それを見つめる蛍(ほたる)の両眼から涙が溢れ出る。
180 慶次 「なぜだ・・・?」
  「ご・・めん・・なさい・・・」
  蛍(ほたる)の身体はぐらっと傾き、倒れ掛かる。蛍(ほたる)の身体は慶次(けいじ)の腕の中に抱きとめられた。
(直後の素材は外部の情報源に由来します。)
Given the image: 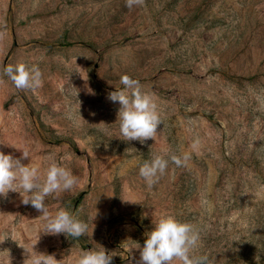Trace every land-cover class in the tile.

蛍の顔から血の気が引いて行く。きつく締められた着物の帯を通して血が滲んできている。

  慶次 「や・・・やはり、かげ腹を・・!!」
  突然背後に人影が現れる。
  風魔の飛加藤(じい様) 「あなたを殺さぬためですよ慶次様(けいじさま)」

「蝙蝠(こうもり)は蛍(ほたる)の忍びの師匠。そして蛍(ほたる)はやつの術に落ちたのです」

「やつの催眠の術を破る方法は一つ・・。血を抜き、その催眠効果を下げるのみ・・命とひきかえに・・・」

  慶次 「蛍(ほたる)!」
  「け・・・慶次様(けいじさま)・・・なぜ・・私が注(つ)いだお酒を・・」
  慶次 「俺の首はおまえにやるって言ったろ。おまえが注いでくれた酒なら、たとえ毒が入っていても飲んださ」
  「うれしい・・」
190 風魔の飛加藤(じい様) 「よかったな・・・蛍(ほたる)」

「忍びの道は死なねば抜けられぬ。そのおまえが惚れた男に抱かれて死ねるのじゃ・・」

  蛍(ほたる)はにこっと微笑むと、かくっと頭を垂らし息を引きとった。
  慶次 「蛍(ほたる)!!」
  慶次(けいじ)は腹の底から号泣した。

じっと厳しい表情で見つめる風魔の飛加藤。

  風魔の飛加藤(じい様) 「慶次様(けいじさま)・・」

「これで蝙蝠の狙いは明白!ここはひとまずこの屋敷を捨てられよ!!」

「異形なる者どもがこの屋敷を取り巻くように集結しつつあります」

「あの者ども、異形といえど加賀忍軍。総がかりの陣は一目瞭然でございます」

  慶次 「斬る!!すべて斬る!!」
196 慶次のすさまじい気が充満して行く。それは何者をも恐れない鬼神の気迫であった。
     

後半、甲斐の蝙蝠と慶次の戦いが始まりますが・・
蛍が死んだので・・ひとまず劇終とします。

中途半端ですが(^^;ご容赦。